■ Instructions to follow: Pick out each line below that contains the word "Nahum", and copy those lines. Treat uppercase and lowercase letters as different.

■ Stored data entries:
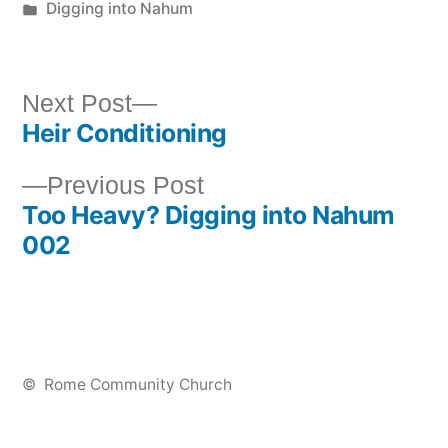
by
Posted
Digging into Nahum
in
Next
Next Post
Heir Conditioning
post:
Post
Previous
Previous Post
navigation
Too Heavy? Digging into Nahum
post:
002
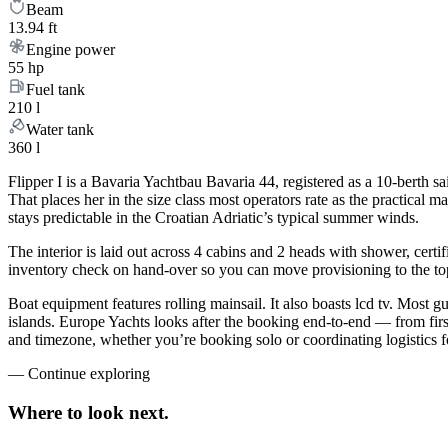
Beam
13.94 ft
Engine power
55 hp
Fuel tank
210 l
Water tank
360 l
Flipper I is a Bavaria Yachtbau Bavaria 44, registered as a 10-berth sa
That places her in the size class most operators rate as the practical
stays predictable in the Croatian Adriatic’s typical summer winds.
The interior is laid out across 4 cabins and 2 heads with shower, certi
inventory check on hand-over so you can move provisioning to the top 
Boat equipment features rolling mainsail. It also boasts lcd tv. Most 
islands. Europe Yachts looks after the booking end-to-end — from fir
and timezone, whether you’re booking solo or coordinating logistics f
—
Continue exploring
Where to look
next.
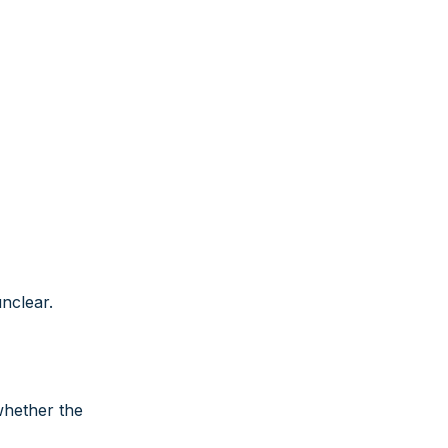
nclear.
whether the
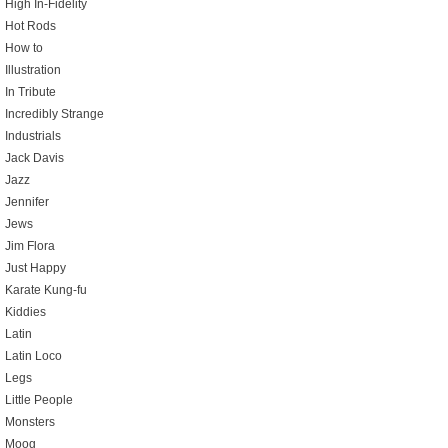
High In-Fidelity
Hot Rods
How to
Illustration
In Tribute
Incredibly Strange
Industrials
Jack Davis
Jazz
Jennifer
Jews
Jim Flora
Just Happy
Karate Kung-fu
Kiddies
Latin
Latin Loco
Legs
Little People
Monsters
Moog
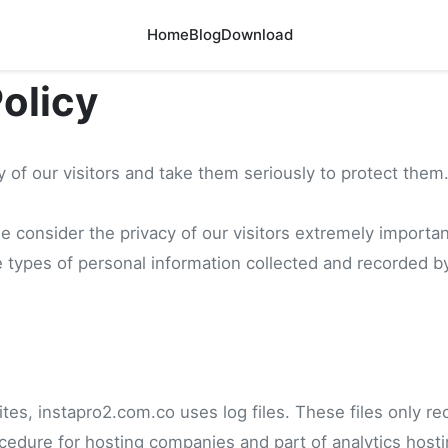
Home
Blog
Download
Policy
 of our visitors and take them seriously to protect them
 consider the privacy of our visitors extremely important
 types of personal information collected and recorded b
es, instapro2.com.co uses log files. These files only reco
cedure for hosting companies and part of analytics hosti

■ Solution for this problem:
Digging into Nahum
Too Heavy? Digging into Nahum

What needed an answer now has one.